Inman asks would be whistleblowers: “Are you going to defy the odds, are you someone who can survive that? Most importantly, look at your personal situation – are you the sole bread-winner for a family with young children? What is going to happen when we play out the parade of horribles that could happen?”
James Glenn’s whistleblowing diary
May 2007: Cisco acquires video surveillance technology when it buys BroadWare, a provider of internet protocol (IP)-based video surveillance software.
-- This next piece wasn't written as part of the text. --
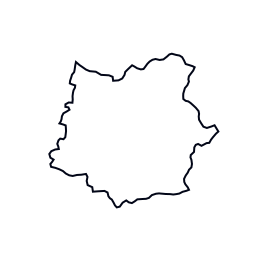 Monte Azul Paulista, São Paulo, Brazil, rotated 65°
{"feature_id": "56859067B11671579354864", "entity_name": "Monte Azul Paulista", "entity_type": "district", "adm_level": 2, "iso_a3": "BRA", "parent_name": "Brazil", "parent_adm1": "São Paulo", "projection": "albers", "projection_center": [-48.686, -20.912], "detail": "fine", "context": "isolated", "style": "outline", "palette": "ink", "viewbox_px": 256, "rotation_deg": 65, "n_neighbors": 0, "source": "geoboundaries", "source_scale": "gbopen_adm2", "svg_char_len": 2185}
<svg xmlns="http://www.w3.org/2000/svg" viewBox="0 0 256 256"><g transform="rotate(65 128 128)"><path d="M170.3,50.6L169.4,47.6L162.1,48.4L161.9,51.6L161.3,56.5L158.7,59.1L154.6,59.7L150.5,60.1L147.4,59.0L145.2,57.6L142.5,56.9L138.3,58.0L135.3,59.2L131.8,60.7L129.4,62.1L127.7,64.3L125.1,65.6L122.2,64.4L120.1,63.3L118.2,61.6L115.9,59.6L114.3,56.1L111.7,53.2L109.4,52.7L106.9,51.0L105.6,48.6L103.5,44.6L101.1,41.9L99.2,43.4L96.7,46.1L94.4,48.7L90.3,48.7L86.7,49.0L84.1,50.7L82.1,53.5L79.2,56.9L78.8,59.4L79.8,62.6L80.8,66.9L79.7,70.6L77.1,73.9L76.5,77.0L76.9,80.3L78.0,83.3L79.9,86.7L81.1,89.0L80.3,91.6L77.7,94.5L75.0,96.2L72.9,97.8L74.7,103.2L76.0,106.8L78.4,108.7L80.7,112.3L80.8,116.5L78.9,121.5L75.1,120.3L72.2,123.0L70.4,126.3L68.5,129.9L63.4,133.4L61.7,136.3L60.3,138.7L57.3,141.4L53.1,143.8L50.4,145.4L46.2,147.3L49.2,149.5L52.7,151.8L54.6,153.2L56.0,156.2L58.4,158.3L60.7,160.5L63.0,161.9L64.8,160.3L67.1,157.8L69.1,159.1L70.8,161.4L72.7,162.9L75.7,164.8L78.9,166.1L81.6,167.7L79.8,171.0L80.1,174.7L82.4,175.8L84.1,173.3L86.7,173.3L87.1,176.3L87.4,180.3L89.4,182.9L91.9,184.5L93.6,186.1L94.9,188.2L97.2,185.5L99.3,183.4L101.5,184.2L104.7,185.5L107.3,187.1L109.8,188.7L110.9,191.2L109.0,193.9L109.8,196.2L112.5,198.8L115.3,199.0L117.8,199.6L116.7,203.1L116.6,207.3L118.3,210.3L122.1,210.9L125.2,208.8L126.6,211.0L127.8,213.6L130.7,214.1L133.4,210.7L136.5,207.6L139.6,205.1L143.0,203.6L146.0,201.3L148.1,198.4L149.0,194.1L150.6,190.1L151.9,185.5L155.2,185.4L158.5,187.8L162.7,188.7L166.5,185.4L170.9,186.7L172.6,182.2L174.1,178.4L175.1,175.9L177.8,173.8L181.6,174.6L184.0,174.1L186.0,172.9L189.5,172.6L192.6,172.5L195.2,171.7L195.8,168.7L193.4,164.4L192.9,160.2L195.7,158.7L197.7,156.2L197.3,152.9L196.6,149.7L198.5,144.8L199.8,141.6L200.2,138.6L198.9,134.7L199.4,130.4L200.4,127.5L203.7,121.8L205.8,117.6L207.4,115.1L208.3,112.3L209.1,109.2L208.9,105.5L209.6,101.6L209.8,98.9L207.1,98.9L203.2,99.8L200.7,99.8L197.8,98.7L195.4,95.7L193.7,92.7L191.6,90.3L190.5,87.2L187.6,85.2L183.7,84.0L181.0,83.8L179.0,82.5L177.6,78.3L173.6,76.1L171.9,73.7L172.1,71.2L175.2,68.9L174.9,63.2L175.8,60.6L173.7,57.7L172.3,55.0L170.3,50.6Z" fill="none" stroke="#020617" stroke-width="2"/></g></svg>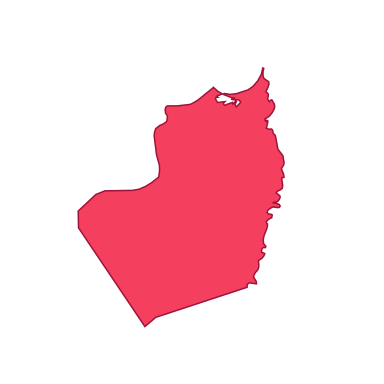 map outline of Al Buhayrah (orthographic projection), rotated 24°
{"feature_id": "EGY-1541", "entity_name": "Al Buhayrah", "entity_type": "Governorate", "adm_level": 1, "iso_a3": "EGY", "parent_name": "Egypt", "parent_adm1": "", "projection": "orthographic", "projection_center": [30.434, 30.698], "detail": "fine", "context": "isolated", "style": "filled", "palette": "rose", "viewbox_px": 384, "rotation_deg": 24, "n_neighbors": 0, "source": "natural_earth", "source_scale": "10m", "svg_char_len": 2725}
<svg xmlns="http://www.w3.org/2000/svg" viewBox="0 0 384 384"><g transform="rotate(24 192 192)"><path d="M168.9,87.7L174.6,89.5L180.2,90.1L178.9,90.9L177.2,92.9L175.9,93.6L175.8,94.5L176.1,94.8L176.5,94.8L177.1,94.9L175.2,96.1L175.8,97.5L177.4,98.8L179.0,99.8L185.4,96.0L184.6,98.1L185.4,99.1L186.7,99.3L187.4,99.2L188.0,98.0L192.6,93.6L193.1,94.5L193.7,95.0L194.0,93.9L194.4,93.3L194.6,92.6L194.8,91.2L195.8,91.2L195.7,93.1L196.0,94.6L196.7,95.5L197.8,96.1L198.4,94.9L200.0,90.1L197.7,88.9L195.5,89.4L193.3,90.6L190.6,91.2L190.6,90.1L191.0,90.0L192.1,90.2L192.6,90.1L192.6,88.9L190.2,89.7L181.2,90.1L181.2,88.9L186.9,87.4L192.2,84.4L201.5,76.1L204.8,70.7L206.9,63.5L207.5,56.1L206.2,49.9L207.3,49.9L208.0,53.3L209.4,56.6L211.5,59.0L214.5,59.6L217.1,60.0L218.5,62.1L218.8,65.6L218.7,70.0L219.3,70.6L220.7,70.9L222.1,71.7L222.7,73.6L222.9,75.3L223.6,76.5L224.6,77.4L225.9,78.0L226.0,77.3L226.5,76.1L227.4,75.4L228.6,76.0L229.2,76.7L230.5,77.5L231.1,78.0L232.0,78.9L232.7,80.1L233.1,81.5L233.3,83.3L233.0,86.9L232.1,90.3L230.8,93.1L229.1,95.0L229.1,96.1L229.7,96.5L229.8,96.6L229.8,96.8L230.2,97.4L231.1,97.4L231.1,96.1L232.2,96.1L232.9,97.6L233.8,102.4L233.8,103.4L236.4,103.5L236.4,103.4L237.2,103.3L237.7,102.8L238.3,102.3L239.4,102.2L240.6,102.9L242.3,105.2L243.2,105.8L244.8,106.3L246.0,107.6L253.1,118.0L260.3,121.9L261.4,123.5L261.8,124.3L263.9,127.2L264.6,129.0L264.7,130.8L264.2,133.4L264.6,134.9L265.9,136.0L268.5,138.6L270.1,141.2L268.3,142.4L268.6,143.4L272.2,149.1L273.0,152.0L271.7,154.3L269.6,156.7L269.2,158.6L272.5,159.3L274.2,160.0L274.8,161.7L274.7,163.7L274.2,165.5L273.5,166.5L269.9,169.0L274.6,168.0L276.8,167.9L278.3,169.0L278.0,170.6L276.1,171.6L272.1,172.7L271.2,173.7L269.7,175.8L268.6,178.2L268.9,180.1L271.0,180.9L273.0,180.2L274.6,180.3L275.3,183.2L274.5,183.8L272.9,186.2L271.9,188.7L272.6,189.8L274.0,190.6L274.8,192.5L275.2,195.1L275.6,202.7L276.6,207.0L278.5,210.1L281.6,211.6L281.6,213.0L279.9,213.7L279.1,214.9L279.1,216.4L279.6,217.8L280.4,218.8L281.4,218.7L282.5,218.5L283.7,218.9L283.6,221.5L282.9,223.8L281.8,225.9L280.6,227.5L282.7,231.5L283.5,233.5L283.8,235.4L283.5,237.2L282.8,239.5L282.4,242.1L282.8,244.6L287.2,247.7L288.2,249.7L281.1,251.7L280.1,254.1L281.1,256.6L209.9,321.2L203.7,334.1L102.9,270.9L95.8,255.7L105.1,233.5L111.9,226.4L137.0,214.7L142.6,210.9L147.5,205.5L151.4,199.7L155.5,191.8L153.5,185.2L151.3,180.8L144.3,172.2L134.6,156.1L133.5,152.9L133.1,148.9L135.3,144.6L138.1,141.4L140.0,138.3L140.1,137.3L138.7,132.6L135.7,130.7L134.7,128.9L134.1,128.0L134.0,127.4L133.8,126.9L133.6,125.4L133.7,124.7L133.9,124.1L134.1,123.8L134.9,123.2L143.5,119.3L153.9,113.2L155.6,111.8L159.8,106.0L168.6,88.8L168.9,87.7Z" fill="#f43f5e" stroke="#9f1239" stroke-width="1.5"/></g></svg>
Cisco adapts BroadWare’s products to create its own IP video surveillance product – the Cisco Video Surveillance Manager (VSM).
March 2007: James Glenn starts work for the managed security division of Tele-Danmark Communications (TDC).
July 2007: Glenn’s division is acquired by NetDesign, a Danish network services provider and Cisco “Gold Certified Partner”.
September 2008: Glenn and a colleague from NetDesign’s physical security department test an internet-based Cisco security camera, looking for problems and vulnerabilities. They discover it is vulnerable to “brute force” password attacks. Glenn reports the vulnerabilities to Cisco, which issues a patch and notice of the problem in the next update.
October 2008: Glenn discovers serious security defects in Cisco’s VSM.
Late October 2008: Glenn submits a detailed report on vulnerabilities in the Cisco VSM, including screenshots, to Cisco’s Product Incident Response Team (PSIRT). He presents the same evidence to his supervisor and NetDesign.
November 2008: Glenn writes a personal letter to the Cisco incident manager after receiving no follow-up response. After making follow-up enquiries, the manager tells Glenn there is “no quick fix” and does not respond to further queries.
2 December 2008: Glenn takes part in a conference call between Cisco representatives and NetDesign about the flaws in the Cisco VSM.
6 March 2009: Cisco representatives visit NetDesign and meet Glenn’s supervisor and other NetDesign employees.
9 March 2009: Glenn is called into his supervisor’s office and dismissed from his job at NetDesign. His manager cites “economic concerns”.
2009: Cisco publishes a best practices guide which says users need to pay special attention to building necessary security features on top of Cisco’s software.
September 2010: Glenn asks his sister in the US to anonymously pass on concerns about vulnerabilities in the Cisco VMS and the fact that the system has been installed at Los Angeles International Airport. A detective at the Los Angeles Police Department, who was also a member of the FBI’s joint terrorism network, phones Glenn, who passes on documentary evidence of the security flaws.
10 May 2011: Glenn’s lawyers file a complaint against Cisco on behalf of the US government in US district court, Western District of New York.
July 2013: Cisco advises customers to upgrade to a new version of the software which it says addresses security vulnerabilities.
September 2014: Cisco stops selling older versions of its VSM software which contain the security vulnerabilities.
August 2019: Cisco agrees to pay $8.6m to settle allegations that it knowingly sold video surveillance equipment containing serious security vulnerabilities to US government agencies including the US Department of Homeland Security, the Secret Service, the Army, the Navy, the Air Force, the Marine Corps and the Federal Emergency Management Agency (FEMA).